**Exercise data**
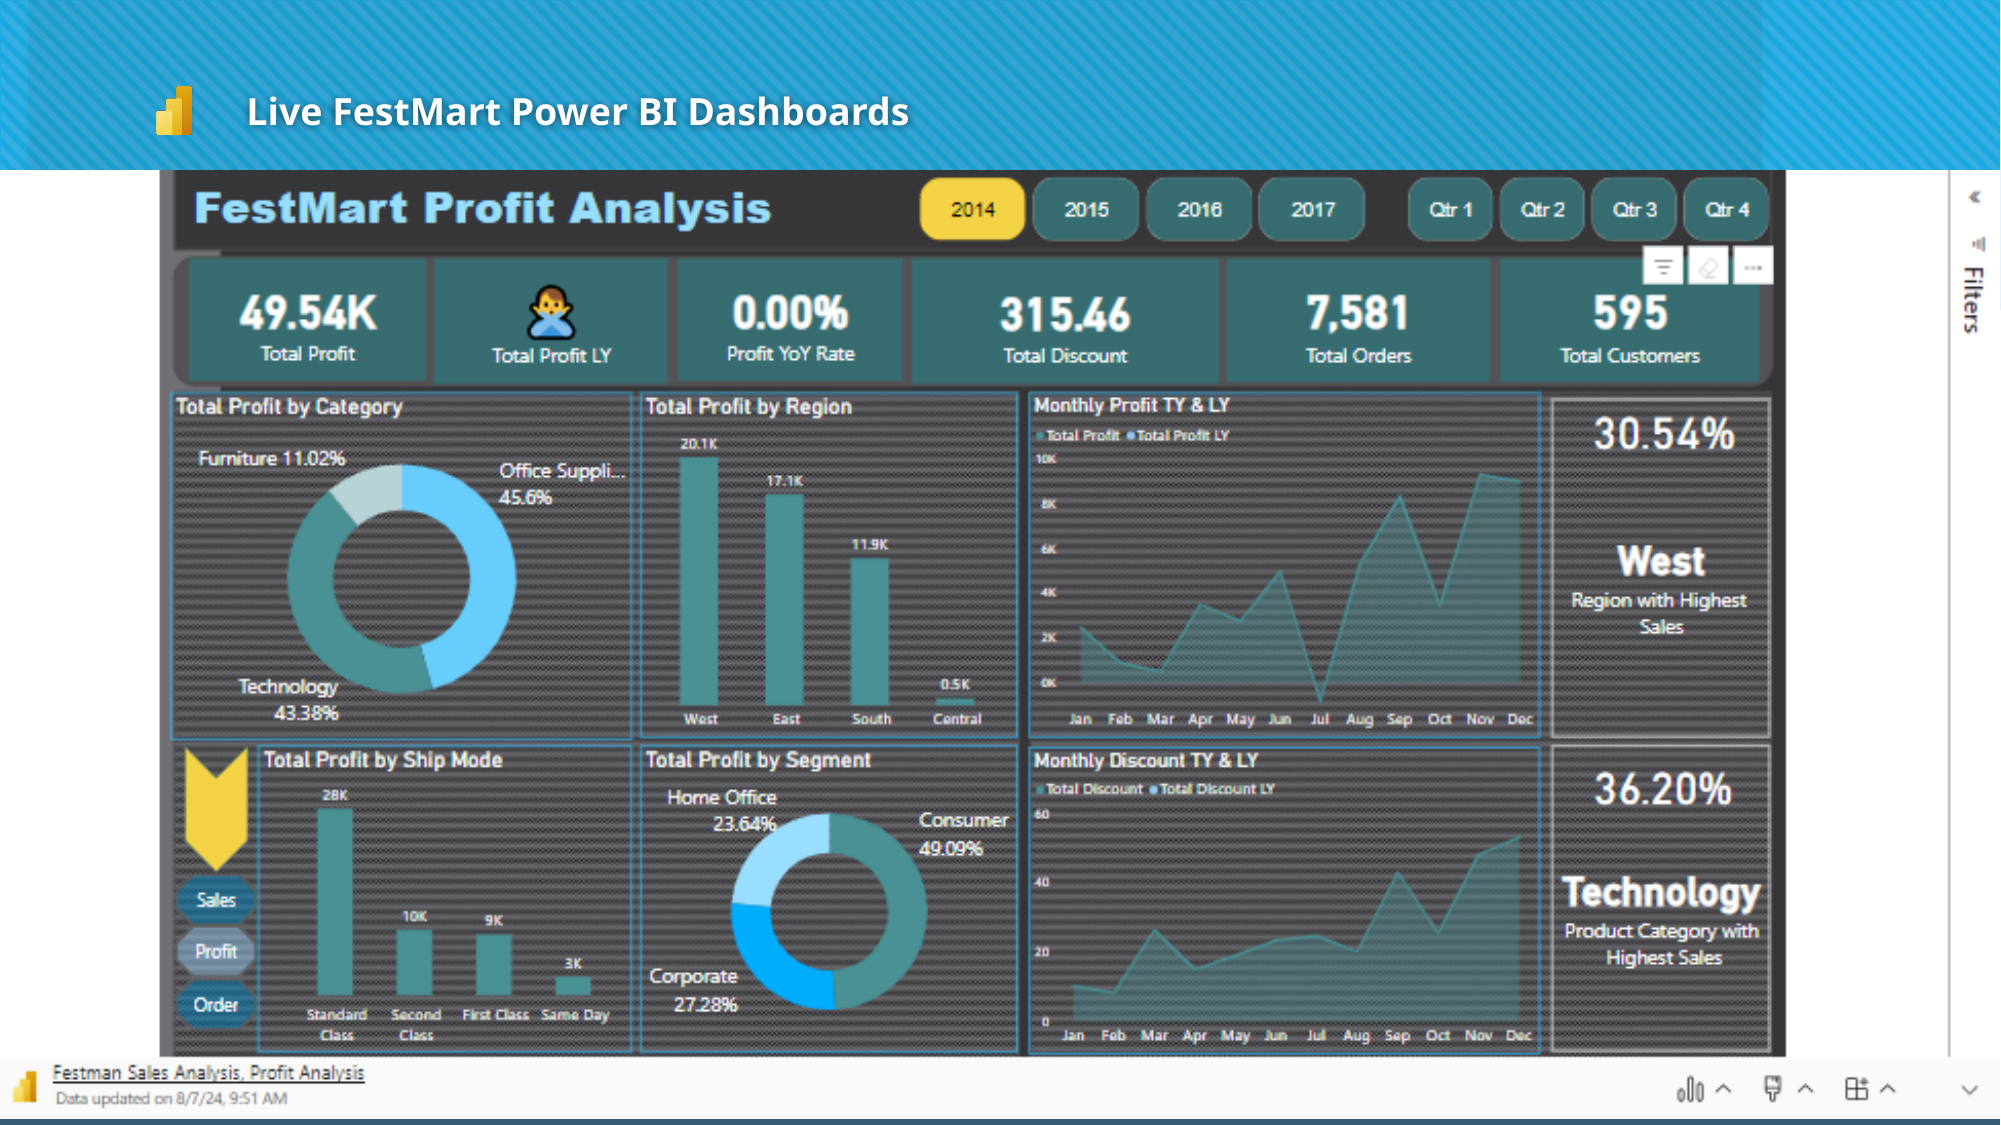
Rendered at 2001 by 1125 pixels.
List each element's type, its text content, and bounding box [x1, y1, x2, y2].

picture [0, 170, 2000, 1119]
picture [149, 86, 198, 135]
title Live FestMart Power BI Dashboards [27, 0, 1763, 170]
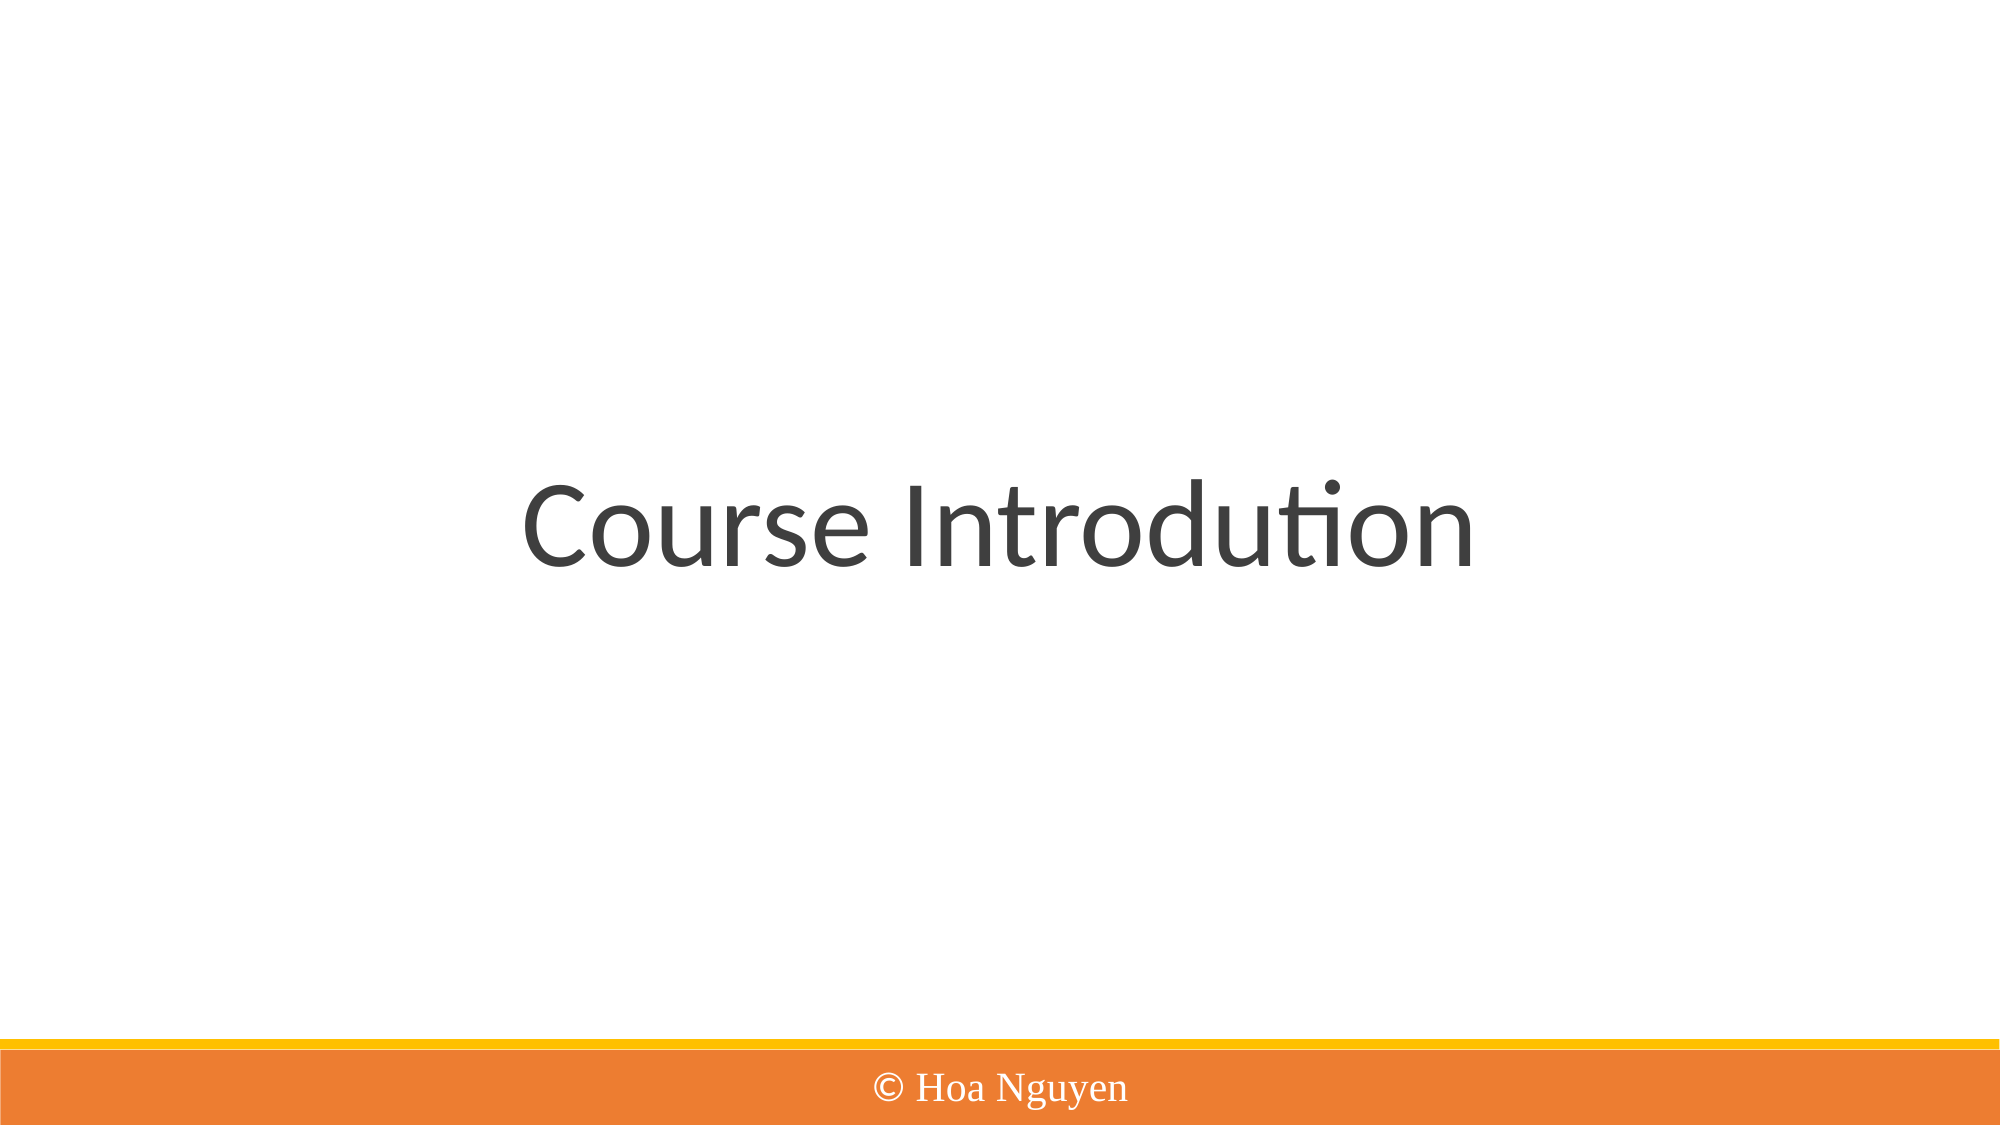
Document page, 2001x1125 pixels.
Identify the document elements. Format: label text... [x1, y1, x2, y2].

title Course Introdution [249, 315, 1750, 707]
footer © Hoa Nguyen [662, 1054, 1338, 1115]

**Problem statement**
Copy every record exactly, dropping the images.

**Task output**
Rendered at 2001 by 1125 pixels.
List each element's type, its text content, and bounding box [x1, y1, x2, y2].

picture [0, 170, 2000, 1119]
picture [149, 86, 198, 135]
title Live FestMart Power BI Dashboards [27, 0, 1763, 170]
Document page, 2001x1125 pixels.
Identify the document elements. Format: label text... [x1, y1, x2, y2].

title Course Introdution [249, 315, 1750, 707]
footer © Hoa Nguyen [662, 1054, 1338, 1115]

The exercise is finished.